§ What needs to be done:
Set the listing down again exactly, please, apart from its pictures.

§ Data records:
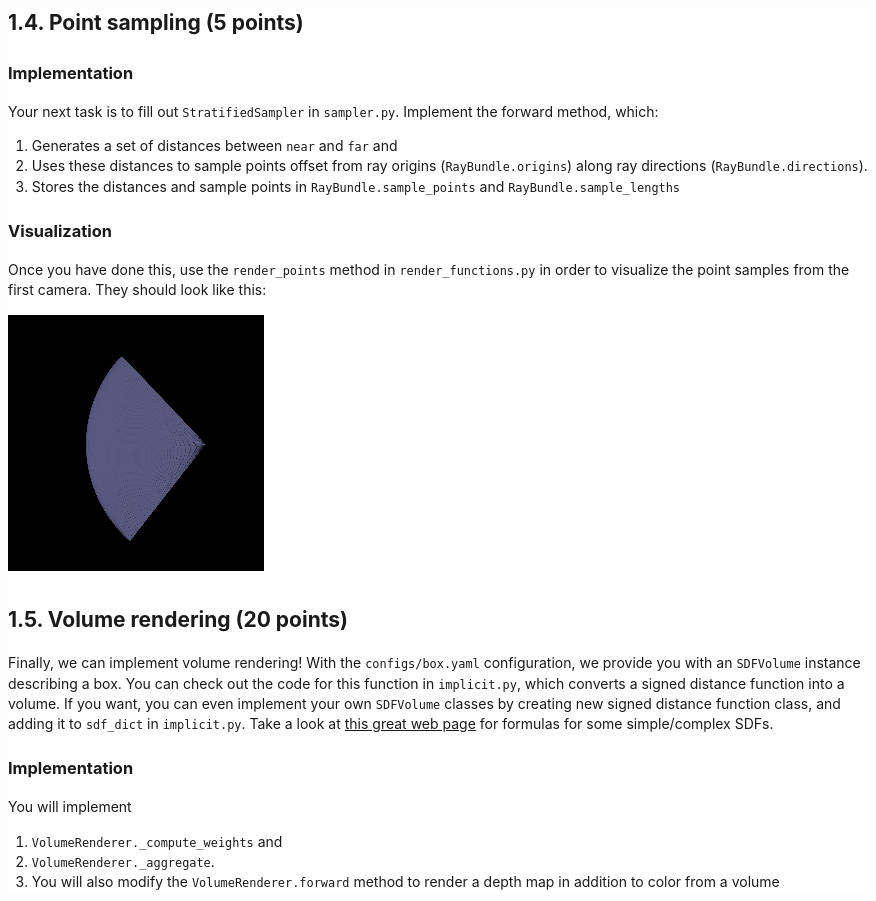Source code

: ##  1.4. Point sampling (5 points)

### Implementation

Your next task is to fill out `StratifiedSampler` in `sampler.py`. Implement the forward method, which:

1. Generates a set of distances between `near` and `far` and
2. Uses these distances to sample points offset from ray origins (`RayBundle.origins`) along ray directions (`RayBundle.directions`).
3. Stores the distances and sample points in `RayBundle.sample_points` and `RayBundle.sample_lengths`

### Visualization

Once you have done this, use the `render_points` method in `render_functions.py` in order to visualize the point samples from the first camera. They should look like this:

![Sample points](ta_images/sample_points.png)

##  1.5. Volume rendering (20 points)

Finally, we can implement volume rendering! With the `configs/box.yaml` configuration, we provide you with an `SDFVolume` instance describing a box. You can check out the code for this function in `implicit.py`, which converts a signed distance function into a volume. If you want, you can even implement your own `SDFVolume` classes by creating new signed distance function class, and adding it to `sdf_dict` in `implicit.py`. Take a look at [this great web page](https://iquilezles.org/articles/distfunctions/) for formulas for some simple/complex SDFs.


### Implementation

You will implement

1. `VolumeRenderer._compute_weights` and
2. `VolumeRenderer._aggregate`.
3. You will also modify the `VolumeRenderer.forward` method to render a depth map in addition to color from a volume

§ Reply to the task:
Source code

: ##  1.4. Point sampling (5 points)

### Implementation

Your next task is to fill out `StratifiedSampler` in `sampler.py`. Implement the forward method, which:

1. Generates a set of distances between `near` and `far` and
2. Uses these distances to sample points offset from ray origins (`RayBundle.origins`) along ray directions (`RayBundle.directions`).
3. Stores the distances and sample points in `RayBundle.sample_points` and `RayBundle.sample_lengths`

### Visualization

Once you have done this, use the `render_points` method in `render_functions.py` in order to visualize the point samples from the first camera. They should look like this:

![Sample points](ta_images/sample_points.png)

##  1.5. Volume rendering (20 points)

Finally, we can implement volume rendering! With the `configs/box.yaml` configuration, we provide you with an `SDFVolume` instance describing a box. You can check out the code for this function in `implicit.py`, which converts a signed distance function into a volume. If you want, you can even implement your own `SDFVolume` classes by creating new signed distance function class, and adding it to `sdf_dict` in `implicit.py`. Take a look at [this great web page](https://iquilezles.org/articles/distfunctions/) for formulas for some simple/complex SDFs.


### Implementation

You will implement

1. `VolumeRenderer._compute_weights` and
2. `VolumeRenderer._aggregate`.
3. You will also modify the `VolumeRenderer.forward` method to render a depth map in addition to color from a volume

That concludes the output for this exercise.